[TEXT BLOCK]
________

Financial Risk Management Best Practice

Quantifying Corporate Financial Risk

by David Shimko

Executive Summary

  • Standard pro forma cash flow analysis considers risk in a crude way, usually with a subjectively determined upside and downside to cash flows.

  • Stochastic analysis generates a large number of scenarios to give a better understanding of risk interactions, business linkages, optionality, and contracts designed to mitigate risk.

  • Simple models can be built in spreadsheets, but one must take care to model financial assets, commodity prices, interest rates, and exchange rates appropriately.

  • Stochastic pro-formas can lead to better capital budgeting, valuation, and risk management decisions, particularly when risk is important to decision-making.

  • Even the most sophisticated models are still subject to model risk; and they do not likely capture all the risks affecting an enterprise.

Example of a Stochastic Pro Forma

Consider the case of a company that has experienced six months of cash flows this year and wants to forecast the next six months. The usual way to do this is to predict a cash flow growth rate—expected, high, and low—and to base the analysis on these choices. A sample cash flow projection might be illustrated graphically in Figure 1.

In reality, of course, several different cash flow patterns might emerge for the last six months of the year. Using the same risk model, we could run a large number of simulations and see what the outcomes might be. Eight possible outcomes are plotted in Figure 2.

Clearly the stochastic analysis, albeit more realistic, is not as simple and not as attractive at first blush as deterministic analysis. And there are many situations where stochastic analysis is not needed. Yet there are certain results that one can get from stochastic analysis that cannot be gained from deterministic analysis. Table 1 gives some examples.

________

[DATA SHOWN]
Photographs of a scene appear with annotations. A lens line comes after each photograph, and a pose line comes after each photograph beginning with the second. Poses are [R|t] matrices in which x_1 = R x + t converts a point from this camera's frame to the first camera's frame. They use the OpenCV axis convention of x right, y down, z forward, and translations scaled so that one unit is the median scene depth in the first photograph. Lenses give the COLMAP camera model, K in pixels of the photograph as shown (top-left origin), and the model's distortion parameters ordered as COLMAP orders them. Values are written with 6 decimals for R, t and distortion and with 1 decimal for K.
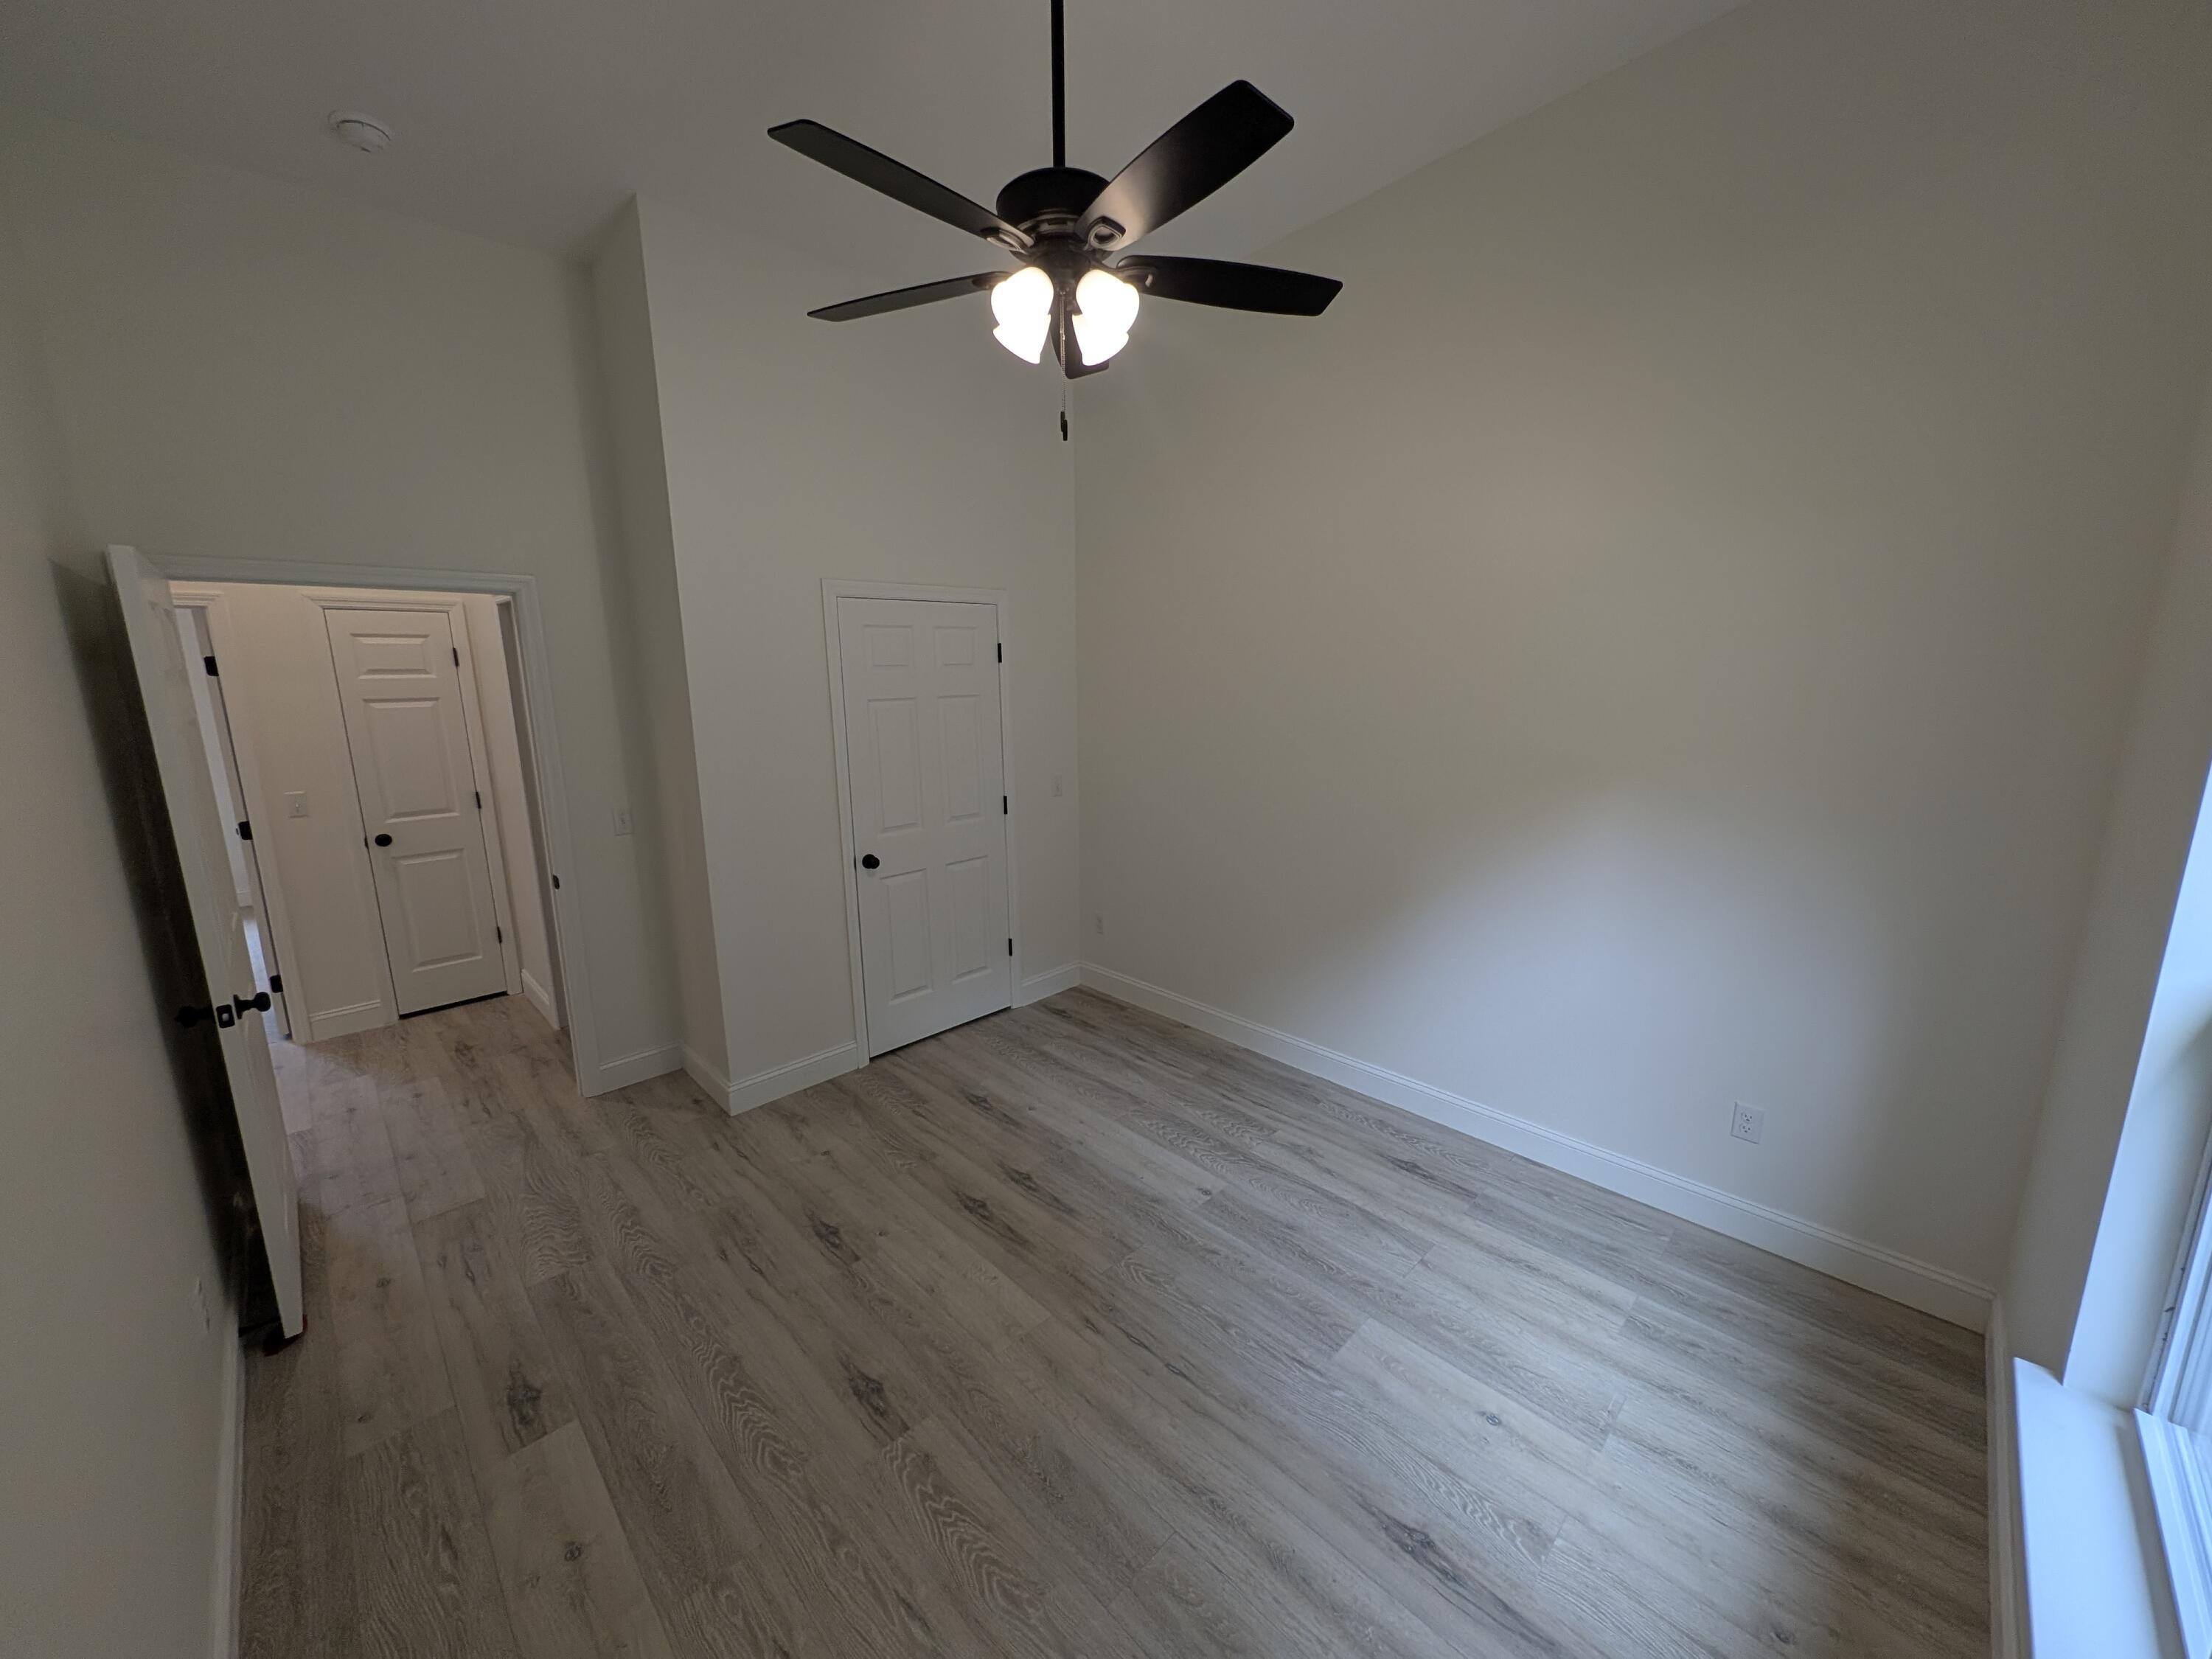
lens RADIAL K [[835.7, 0, 1116.3], [0, 835.7, 825.1], [0, 0, 1]] dist [0.006647, -0.001513]
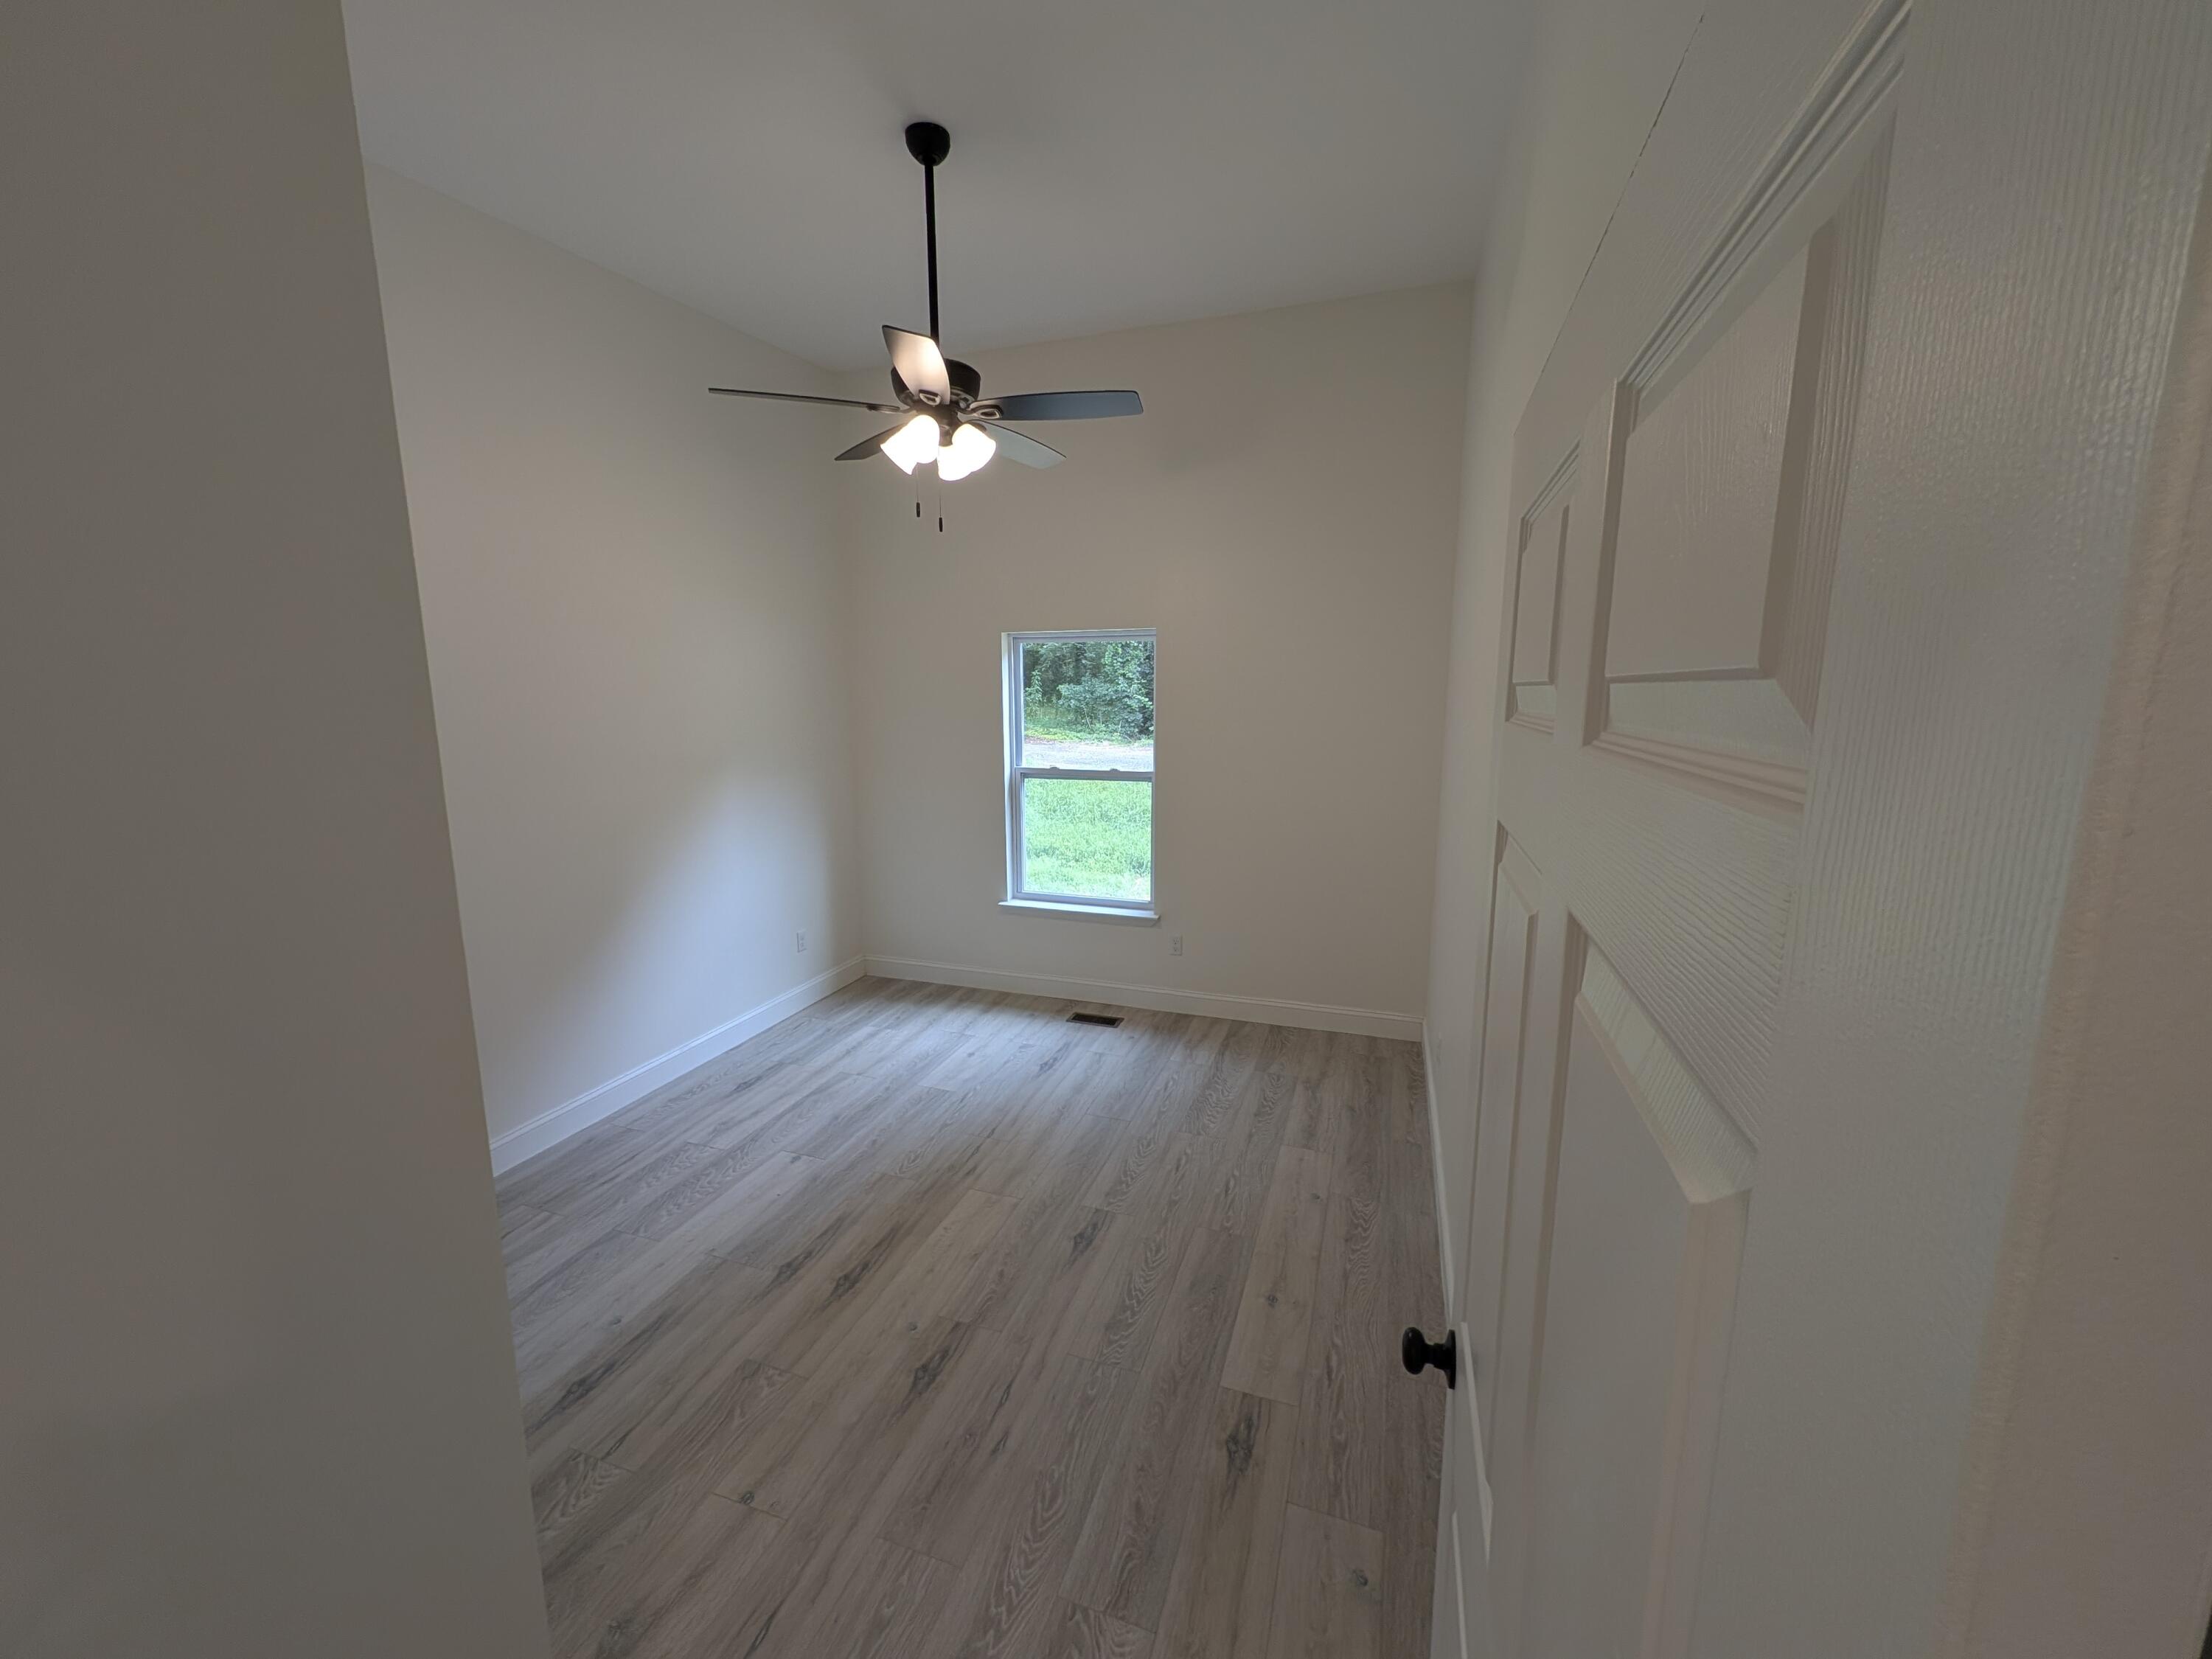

________

[TASK] Can you transcribe the financial risk passage, beginning at the words "by David Shimko" and stopping after "to cash flows."? None of the data is needed.

[WRITTEN SOLUTION]
by David Shimko

Executive Summary

  • Standard pro forma cash flow analysis considers risk in a crude way, usually with a subjectively determined upside and downside to cash flows.